A partial view of the large spiral galaxy M81.

A partial view of the large spiral galaxy M81. Japan's Subaru telescope has studied its outskirts, looking for "fossil" remains of smaller galaxies that were devoured by M81.

  • Galaxy M81, 11.7 million light-years away
  • It’s outskirts are different to the Milky Way’s
  • Halo forms through merger of galaxies

Astronomers have used Japan’s giant Subaru telescope to study the outskirts of large spiral galaxy, in an effort to understand more about galaxy growth.

Astronomers think that large galaxies such as our Milky Way, become bigger over time by gobbling up smaller galaxies.

In the case of our Galaxy, there’s plenty of evidence for this process – several actual small galaxies have been spotted crashing into the Milky Way, attracted by its huge gravity. And swarms of stars all moving together within the Milky Way are thought to be the remnants of past episodes of galactic cannibalism.

But the “gobbling up” process would not be absolute. Many stars from the smaller galaxies would get left behind, loitering on the outskirts of the Milky Way in a region astronomers call the “halo“.

By studying galaxy halos, astronomers can learn more about these “fossil” remains of past galaxies, and thereby learn more about the process of large galaxy growth.

There are still lots of things we don’t know about the Milky Way’s halo, or galaxy halos in general for that matter.

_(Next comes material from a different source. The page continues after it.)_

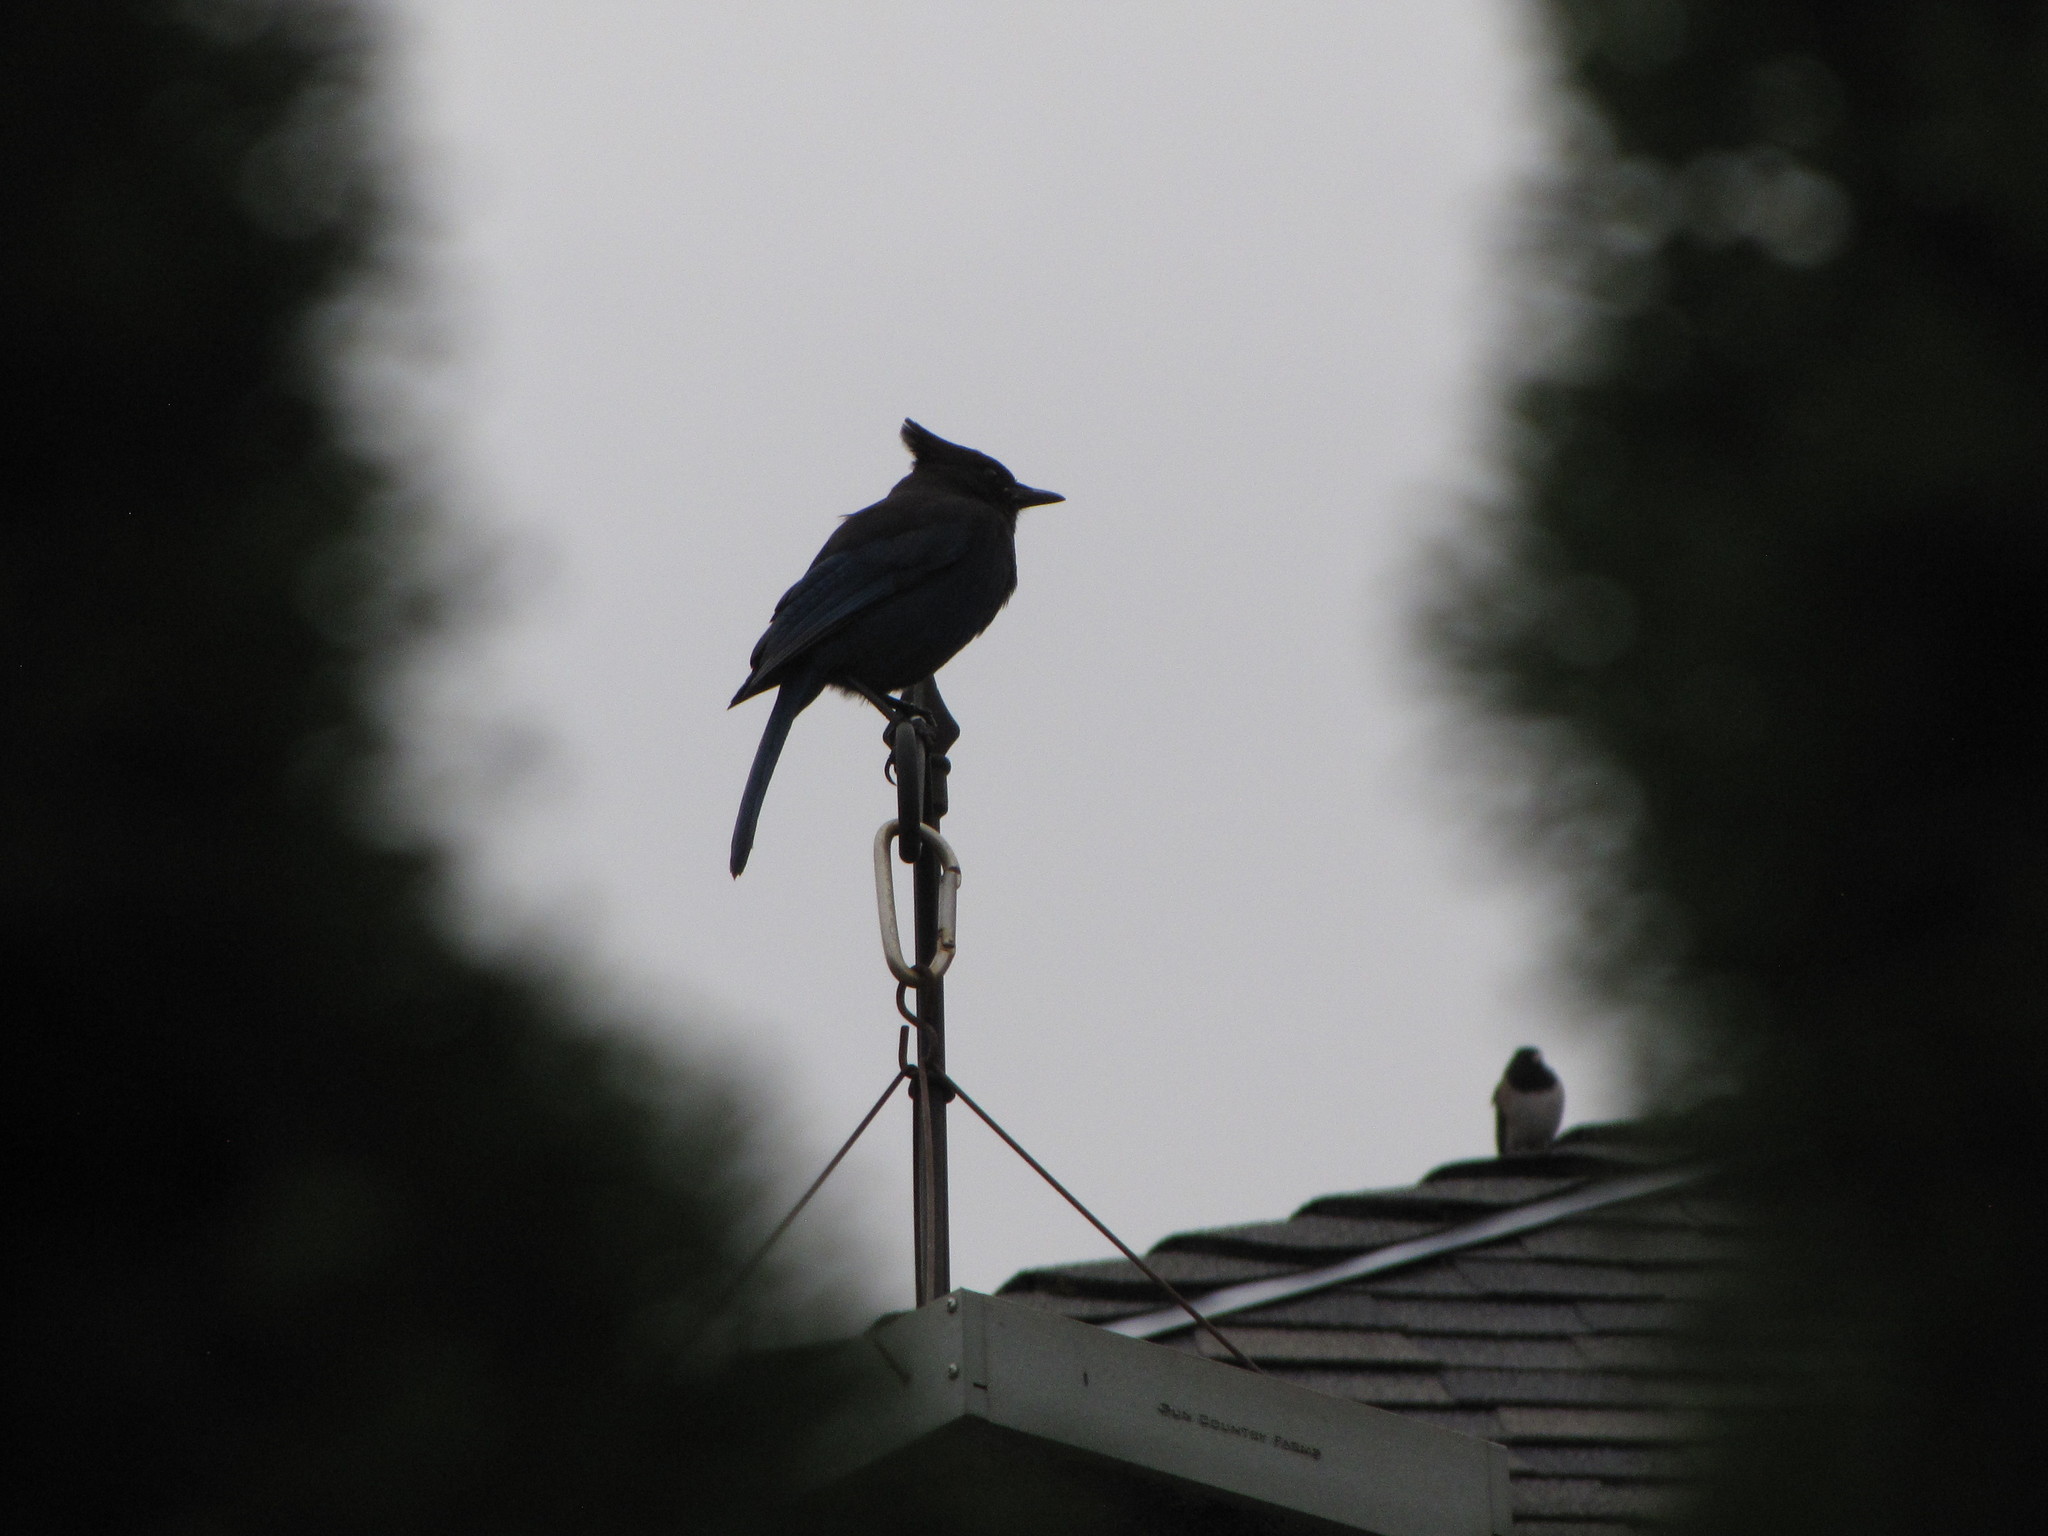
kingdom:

For a start, it’s hard to study our Galaxy’s halo from the “inside”, and most other galaxies are too far away to detailed observations to be made.

Japan's giant Subaru Telescope in Hawaii.

Japan's giant Subaru Telescope in Hawaii.

Outer limits

Enter Japan’s huge 8.2-metre Subaru telescope, situated in Hawaii. Astronomers have used it to make observations of the outskirts of a spiral galaxy called M81, the largest of a group of 30-plus galaxies over 11 million light-years from Earth.

They managed to identify a faint outer region to the galaxy, beyond its bright main section. They also gathered information on enough individual stars in this region to analyse its chemical properties.

They found that what they saw does not quite fit in with the conventional notion of a galaxy halo. It has basically the same type of spread of stars as the Milky Way’s halo, but overall it could be several times brighter and contain nearly twice as much matter in the form of heavy elements.

Questions raised include: does the definition of a halo need to be widened? Do M81’s outskirts have a different structure to the Milky Way’s? Is this because M81 gobbled more or different galaxies in its past, compared to the Milky Way?

Either way, it seems to be becoming clearer that the outer limits of galaxies are more complex than previously expected.